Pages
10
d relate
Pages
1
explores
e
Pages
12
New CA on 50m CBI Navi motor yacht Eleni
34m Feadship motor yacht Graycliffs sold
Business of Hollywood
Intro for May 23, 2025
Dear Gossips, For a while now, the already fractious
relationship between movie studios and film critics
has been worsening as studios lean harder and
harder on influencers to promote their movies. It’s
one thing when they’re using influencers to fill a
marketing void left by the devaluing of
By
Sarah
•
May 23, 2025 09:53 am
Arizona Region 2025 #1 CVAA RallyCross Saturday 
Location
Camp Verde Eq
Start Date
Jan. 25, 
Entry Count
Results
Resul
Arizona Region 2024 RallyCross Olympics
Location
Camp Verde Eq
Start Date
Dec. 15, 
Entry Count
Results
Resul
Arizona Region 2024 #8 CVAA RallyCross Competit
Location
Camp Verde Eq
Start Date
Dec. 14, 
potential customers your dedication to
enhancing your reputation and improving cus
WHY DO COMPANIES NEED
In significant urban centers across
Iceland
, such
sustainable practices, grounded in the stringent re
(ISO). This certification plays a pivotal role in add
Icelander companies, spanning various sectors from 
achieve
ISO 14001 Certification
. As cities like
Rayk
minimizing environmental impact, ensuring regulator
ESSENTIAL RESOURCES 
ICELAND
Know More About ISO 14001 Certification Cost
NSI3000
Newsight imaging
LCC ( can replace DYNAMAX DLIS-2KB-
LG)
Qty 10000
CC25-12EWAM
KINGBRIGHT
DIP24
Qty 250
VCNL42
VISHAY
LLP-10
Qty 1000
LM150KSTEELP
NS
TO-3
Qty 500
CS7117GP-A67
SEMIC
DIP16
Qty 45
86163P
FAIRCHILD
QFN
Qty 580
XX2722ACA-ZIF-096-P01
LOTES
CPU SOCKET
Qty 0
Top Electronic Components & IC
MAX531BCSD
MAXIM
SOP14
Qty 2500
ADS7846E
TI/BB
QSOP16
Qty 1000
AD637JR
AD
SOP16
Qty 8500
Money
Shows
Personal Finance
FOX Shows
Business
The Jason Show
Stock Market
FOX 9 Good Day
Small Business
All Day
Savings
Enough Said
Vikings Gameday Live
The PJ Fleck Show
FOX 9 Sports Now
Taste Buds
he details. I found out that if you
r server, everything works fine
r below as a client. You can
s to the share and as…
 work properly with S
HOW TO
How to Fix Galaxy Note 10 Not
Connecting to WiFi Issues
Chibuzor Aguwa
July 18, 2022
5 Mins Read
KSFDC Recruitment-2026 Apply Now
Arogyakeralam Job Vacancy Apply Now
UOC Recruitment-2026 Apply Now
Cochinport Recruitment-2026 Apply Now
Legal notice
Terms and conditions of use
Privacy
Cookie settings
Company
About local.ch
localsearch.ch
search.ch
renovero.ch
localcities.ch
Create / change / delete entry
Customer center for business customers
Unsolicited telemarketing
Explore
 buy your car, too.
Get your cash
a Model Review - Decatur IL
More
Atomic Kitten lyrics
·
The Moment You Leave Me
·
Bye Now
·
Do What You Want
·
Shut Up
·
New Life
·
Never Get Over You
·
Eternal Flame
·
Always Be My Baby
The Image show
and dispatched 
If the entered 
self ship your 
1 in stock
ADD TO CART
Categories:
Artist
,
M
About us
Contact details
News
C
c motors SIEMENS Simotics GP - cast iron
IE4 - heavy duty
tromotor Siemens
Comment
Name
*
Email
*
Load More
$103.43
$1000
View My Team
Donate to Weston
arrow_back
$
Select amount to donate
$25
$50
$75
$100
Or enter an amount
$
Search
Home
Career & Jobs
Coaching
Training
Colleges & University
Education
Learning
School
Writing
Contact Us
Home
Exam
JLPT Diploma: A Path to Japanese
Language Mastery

* **Job**
Copy every record shown above, exactly and completely.

* **Output**
Pages
10
d relate
Pages
1
explores
e
Pages
12
New CA on 50m CBI Navi motor yacht Eleni
34m Feadship motor yacht Graycliffs sold
Business of Hollywood
Intro for May 23, 2025
Dear Gossips, For a while now, the already fractious
relationship between movie studios and film critics
has been worsening as studios lean harder and
harder on influencers to promote their movies. It’s
one thing when they’re using influencers to fill a
marketing void left by the devaluing of
By
Sarah
•
May 23, 2025 09:53 am
Arizona Region 2025 #1 CVAA RallyCross Saturday 
Location
Camp Verde Eq
Start Date
Jan. 25, 
Entry Count
Results
Resul
Arizona Region 2024 RallyCross Olympics
Location
Camp Verde Eq
Start Date
Dec. 15, 
Entry Count
Results
Resul
Arizona Region 2024 #8 CVAA RallyCross Competit
Location
Camp Verde Eq
Start Date
Dec. 14, 
potential customers your dedication to
enhancing your reputation and improving cus
WHY DO COMPANIES NEED
In significant urban centers across
Iceland
, such
sustainable practices, grounded in the stringent re
(ISO). This certification plays a pivotal role in add
Icelander companies, spanning various sectors from 
achieve
ISO 14001 Certification
. As cities like
Rayk
minimizing environmental impact, ensuring regulator
ESSENTIAL RESOURCES 
ICELAND
Know More About ISO 14001 Certification Cost
NSI3000
Newsight imaging
LCC ( can replace DYNAMAX DLIS-2KB-
LG)
Qty 10000
CC25-12EWAM
KINGBRIGHT
DIP24
Qty 250
VCNL42
VISHAY
LLP-10
Qty 1000
LM150KSTEELP
NS
TO-3
Qty 500
CS7117GP-A67
SEMIC
DIP16
Qty 45
86163P
FAIRCHILD
QFN
Qty 580
XX2722ACA-ZIF-096-P01
LOTES
CPU SOCKET
Qty 0
Top Electronic Components & IC
MAX531BCSD
MAXIM
SOP14
Qty 2500
ADS7846E
TI/BB
QSOP16
Qty 1000
AD637JR
AD
SOP16
Qty 8500
Money
Shows
Personal Finance
FOX Shows
Business
The Jason Show
Stock Market
FOX 9 Good Day
Small Business
All Day
Savings
Enough Said
Vikings Gameday Live
The PJ Fleck Show
FOX 9 Sports Now
Taste Buds
he details. I found out that if you
r server, everything works fine
r below as a client. You can
s to the share and as…
 work properly with S
HOW TO
How to Fix Galaxy Note 10 Not
Connecting to WiFi Issues
Chibuzor Aguwa
July 18, 2022
5 Mins Read
KSFDC Recruitment-2026 Apply Now
Arogyakeralam Job Vacancy Apply Now
UOC Recruitment-2026 Apply Now
Cochinport Recruitment-2026 Apply Now
Legal notice
Terms and conditions of use
Privacy
Cookie settings
Company
About local.ch
localsearch.ch
search.ch
renovero.ch
localcities.ch
Create / change / delete entry
Customer center for business customers
Unsolicited telemarketing
Explore
 buy your car, too.
Get your cash
a Model Review - Decatur IL
More
Atomic Kitten lyrics
·
The Moment You Leave Me
·
Bye Now
·
Do What You Want
·
Shut Up
·
New Life
·
Never Get Over You
·
Eternal Flame
·
Always Be My Baby
The Image show
and dispatched 
If the entered 
self ship your 
1 in stock
ADD TO CART
Categories:
Artist
,
M
About us
Contact details
News
C
c motors SIEMENS Simotics GP - cast iron
IE4 - heavy duty
tromotor Siemens
Comment
Name
*
Email
*
Load More
$103.43
$1000
View My Team
Donate to Weston
arrow_back
$
Select amount to donate
$25
$50
$75
$100
Or enter an amount
$
Search
Home
Career & Jobs
Coaching
Training
Colleges & University
Education
Learning
School
Writing
Contact Us
Home
Exam
JLPT Diploma: A Path to Japanese
Language Mastery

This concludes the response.